======== Source extract ========
Ive posted several times about my breakup. It was a 2 week drawn out mystery battle which finally ended this Friday. Basically my gf (of 3yrs) lied to me about where she was and refuses to tell me the real reason for her pushing away from me so suddenly.

 

Now I've initiated NC, Friday night was the last we spoke. Since that night she has been emailing me calling me and texting me. I havent responded to either, although its hard because I cant deny that I am in love with her and just now getting used to the idea that I dont trust her and I cant be with her because she has no problem with lying to me for mysterious reasons.

 

Ok, so today she sent me a text (I have been reading everything she sends me just not responding) asking if we could have our "goodbye." This threw me off but I didnt respond, now I got another text from her saying "that means sex."

 

Ok naturally I want to. Again Im skeptical, does she really want to have one last night together?

Posted

I would avoid her like the plague. This is just another way to keep you drawn into her web.

  • Author
Posted
I would avoid her like the plague. This is just another way to keep you drawn into her web.

 

Ah, not at all what I wanted to read haha. First off I havent had sex since the last time I had sex with her, second its only been 2 wks since this all started goin down the drain and frankly I am very frustrated and I wish this were easier.

Posted

Well all breakups are difficult. I would go and hook up with the ex just because you haven't had sex in a while. That's the LAST reason you should have sex with her.

 

I'm telling you, if you go through with this, it will all end in tears. For you.

Posted

Can you have sex with her without it causing you more pain if that's all it is? Can you have sex with her with no emotions involved?

 

This sounds very manipulative of her, but if you can answer yes to the above questions, maybe it would be ok.

Posted

don't do it honey! she is just going to use you and throw you away like a wet towel... :sick:

Posted
Ok, so today she sent me a text (I have been reading everything she sends me just not responding) asking if we could have our "goodbye." This threw me off but I didnt respond, now I got another text from her saying "that means sex."

 

Ok naturally I want to. Again Im skeptical, does she really want to have one last night together?

 

Soooo... what is there to think about?

 

I'd try to make that goodbye last a few months!

Posted
Soooo... what is there to think about?

 

I'd try to make that goodbye last a few months!

 

Wow. That sounds SO sad and desperate. How unattractive.

Posted
Wow. That sounds SO sad and desperate. How unattractive.

 

Sad? Desperate? How so?

 

If you object to the idea of FWB relationships in general... I can understand that. Otherwise I'm not really sure what you mean?

Posted

If you're going to go No Contact, that means genitals too. You're defeating the whole purpose of the exercise.

Posted

Yes but women's genitals make us men stupid. :o

  • Author
Posted
Well all breakups are difficult. I would go and hook up with the ex just because you haven't had sex in a while. That's the LAST reason you should have sex with her.

 

I'm telling you, if you go through with this, it will all end in tears. For you.

 

Oh see, I was having a hard time last week accepting that it was over but as of Friday night I made my decision and thats it. She made it very clear that she didnt care to be in a relationship with me and if shes changed her mind now she should have thought about that during the 2 wks that I was trying to talk to her.

 

Can you have sex with her without it causing you more pain if that's all it is? Can you have sex with her with no emotions involved?

 

This sounds very manipulative of her, but if you can answer yes to the above questions, maybe it would be ok.
======== Entries supplied ========
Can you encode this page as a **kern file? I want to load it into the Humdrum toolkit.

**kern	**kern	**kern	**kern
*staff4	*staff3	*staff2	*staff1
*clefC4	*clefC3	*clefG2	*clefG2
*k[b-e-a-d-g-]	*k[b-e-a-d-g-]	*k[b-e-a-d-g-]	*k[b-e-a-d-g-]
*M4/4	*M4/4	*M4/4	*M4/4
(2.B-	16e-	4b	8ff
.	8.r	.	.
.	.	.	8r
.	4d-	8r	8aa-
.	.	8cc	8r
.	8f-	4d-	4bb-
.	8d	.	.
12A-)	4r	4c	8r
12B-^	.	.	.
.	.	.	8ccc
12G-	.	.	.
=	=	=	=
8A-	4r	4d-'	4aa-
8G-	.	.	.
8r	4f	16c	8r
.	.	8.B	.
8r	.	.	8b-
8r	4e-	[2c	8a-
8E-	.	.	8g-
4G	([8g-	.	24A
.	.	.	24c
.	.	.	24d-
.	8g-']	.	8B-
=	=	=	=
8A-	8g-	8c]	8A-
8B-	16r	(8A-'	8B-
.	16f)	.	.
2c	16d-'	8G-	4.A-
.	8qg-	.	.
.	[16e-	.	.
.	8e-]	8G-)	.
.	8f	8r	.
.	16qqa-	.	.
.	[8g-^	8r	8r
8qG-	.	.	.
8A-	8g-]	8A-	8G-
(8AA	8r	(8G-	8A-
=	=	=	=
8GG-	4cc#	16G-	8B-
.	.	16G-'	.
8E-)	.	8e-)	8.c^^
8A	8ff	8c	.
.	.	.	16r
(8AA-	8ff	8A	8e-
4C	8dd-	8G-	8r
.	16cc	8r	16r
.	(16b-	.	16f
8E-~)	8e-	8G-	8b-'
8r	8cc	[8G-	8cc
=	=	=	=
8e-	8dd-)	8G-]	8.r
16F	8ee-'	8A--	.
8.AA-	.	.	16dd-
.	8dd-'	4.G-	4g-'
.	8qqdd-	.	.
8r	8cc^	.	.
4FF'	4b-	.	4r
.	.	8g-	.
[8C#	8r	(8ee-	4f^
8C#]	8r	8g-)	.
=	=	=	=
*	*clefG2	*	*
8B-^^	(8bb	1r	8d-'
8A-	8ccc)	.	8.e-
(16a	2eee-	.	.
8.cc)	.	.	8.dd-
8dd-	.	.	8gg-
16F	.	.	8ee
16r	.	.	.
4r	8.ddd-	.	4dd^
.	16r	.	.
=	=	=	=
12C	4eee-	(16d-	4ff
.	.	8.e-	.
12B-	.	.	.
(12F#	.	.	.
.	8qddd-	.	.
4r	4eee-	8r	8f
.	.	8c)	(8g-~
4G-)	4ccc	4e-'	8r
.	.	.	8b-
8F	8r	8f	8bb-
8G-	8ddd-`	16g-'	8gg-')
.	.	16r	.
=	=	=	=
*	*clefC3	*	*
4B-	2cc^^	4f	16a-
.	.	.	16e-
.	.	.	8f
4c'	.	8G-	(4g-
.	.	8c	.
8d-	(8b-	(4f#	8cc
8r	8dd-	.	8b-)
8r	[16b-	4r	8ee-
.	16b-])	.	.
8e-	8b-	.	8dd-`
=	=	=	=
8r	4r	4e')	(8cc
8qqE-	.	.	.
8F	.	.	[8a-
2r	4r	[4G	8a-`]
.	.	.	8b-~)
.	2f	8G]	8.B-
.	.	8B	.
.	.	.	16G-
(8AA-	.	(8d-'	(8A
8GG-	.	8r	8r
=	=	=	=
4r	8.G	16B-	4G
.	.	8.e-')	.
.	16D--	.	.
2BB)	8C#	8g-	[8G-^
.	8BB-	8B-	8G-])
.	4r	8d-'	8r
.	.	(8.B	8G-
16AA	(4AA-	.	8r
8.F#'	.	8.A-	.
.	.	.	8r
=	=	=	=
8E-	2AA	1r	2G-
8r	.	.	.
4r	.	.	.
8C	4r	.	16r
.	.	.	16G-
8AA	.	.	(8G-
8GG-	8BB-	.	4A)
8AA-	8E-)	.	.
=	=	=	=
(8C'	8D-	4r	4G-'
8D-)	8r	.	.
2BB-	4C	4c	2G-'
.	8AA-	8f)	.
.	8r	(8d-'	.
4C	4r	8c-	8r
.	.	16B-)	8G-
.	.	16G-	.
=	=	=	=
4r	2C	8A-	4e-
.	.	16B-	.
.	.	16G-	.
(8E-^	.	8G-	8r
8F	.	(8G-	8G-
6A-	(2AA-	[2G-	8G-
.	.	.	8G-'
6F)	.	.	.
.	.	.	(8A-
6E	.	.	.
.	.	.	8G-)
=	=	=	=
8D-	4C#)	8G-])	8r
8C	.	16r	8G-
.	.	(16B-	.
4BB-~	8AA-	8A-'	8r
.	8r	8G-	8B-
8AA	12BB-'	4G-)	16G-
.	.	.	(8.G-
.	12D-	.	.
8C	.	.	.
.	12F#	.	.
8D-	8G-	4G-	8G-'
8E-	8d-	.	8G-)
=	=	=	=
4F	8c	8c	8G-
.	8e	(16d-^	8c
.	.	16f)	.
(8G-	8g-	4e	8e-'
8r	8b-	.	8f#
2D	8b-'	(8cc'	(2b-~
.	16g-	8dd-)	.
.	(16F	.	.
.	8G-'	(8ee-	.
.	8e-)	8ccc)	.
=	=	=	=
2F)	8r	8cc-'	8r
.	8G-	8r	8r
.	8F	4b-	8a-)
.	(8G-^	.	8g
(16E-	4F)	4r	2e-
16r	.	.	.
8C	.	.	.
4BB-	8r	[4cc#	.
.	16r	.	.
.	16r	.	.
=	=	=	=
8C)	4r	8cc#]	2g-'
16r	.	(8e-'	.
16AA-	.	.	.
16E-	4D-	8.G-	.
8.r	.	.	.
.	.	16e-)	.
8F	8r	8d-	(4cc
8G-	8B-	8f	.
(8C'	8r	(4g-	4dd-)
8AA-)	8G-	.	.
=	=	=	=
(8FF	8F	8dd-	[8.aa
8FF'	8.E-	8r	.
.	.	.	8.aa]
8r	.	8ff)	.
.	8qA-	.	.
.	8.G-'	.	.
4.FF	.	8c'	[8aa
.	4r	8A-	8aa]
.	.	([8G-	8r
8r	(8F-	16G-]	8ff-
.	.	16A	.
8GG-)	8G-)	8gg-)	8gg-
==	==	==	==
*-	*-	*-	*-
========
* **Problem set**:
- A) Answer these questions from the breakup forum thread:
(i) How long had the poster been with the girlfriend?
(ii) On what night did the poster and the girlfriend last speak?
(iii) According to her follow-up text, what did the "goodbye" mean?
- B) Filter the records down to each line that contains the string "kern", with case counting.

* **Responses in order**:
- A)
(i) Three years.
(ii) Friday night.
(iii) Sex.

- B)
Can you encode this page as a **kern file? I want to load it into the Humdrum toolkit.
**kern	**kern	**kern	**kern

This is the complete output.